Another street sweeper told The Wall Street Journal he hasn’t been paid by his company, also a city contractor, since he joined nearly two months ago. Another two months’ worth of salary remains unpaid from his last job, at a local sanitation department. He said he was told the district government hasn’t sent his company the money to pay his salary, equivalent to around $370 a month.

“Sooner or later they’ll have to pay me,” he said as he kept picking up discarded tissue paper and dried leaves. He relies on his son, a truck driver, to assist him financially, he said.

In late February, a bus company in Shangqiu, a city about two hours’ drive from Zhengzhou with around 7 million residents, said it would suspend bus service starting March 1 due to a “lack of sufficient fiscal support” along with other factors. The decision was retracted after Shangqiu’s government apologized for “negative social impact.”

Similar scenarios have played out in at least three other cities, according to local media. 

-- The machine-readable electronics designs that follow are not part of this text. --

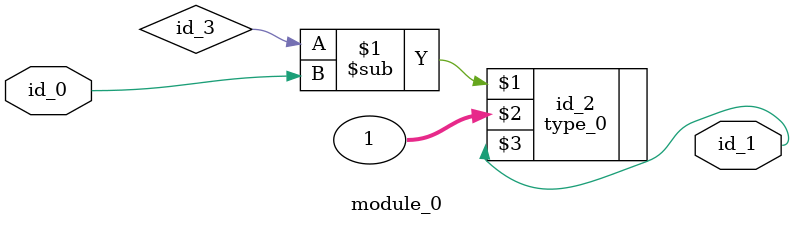
<source format=v>
`define pp_2 0
module module_0 (
    input  id_0,
    output id_1
);
  type_0 id_2 (
      id_3 - id_0,
      1,
      id_1
  );
endmodule

</source>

While some analysts believe the odds of a financial system meltdown are low, stress could spread if more local borrowers struggle to repay loans on time. In December, Zunyi Road and Bridge Engineering Construction Group, a local government financing vehicle based in Guizhou, one of China’s most indebted provinces, struck a deal with banks to get another 20 years to repay loans worth more than $2 billion. The deal raised fears that other banks could have to bear restructuring costs.

At the end of the day, the concern is that Beijing is unwilling to make changes that could put local government finances on a more stable footing, such as implementing a property tax to raise more funds, because doing so would be politically unpopular and could undermine central authorities’ control over localities. It would also lead to even more social upheaval and protests: the one thing Beijing is truly scared of.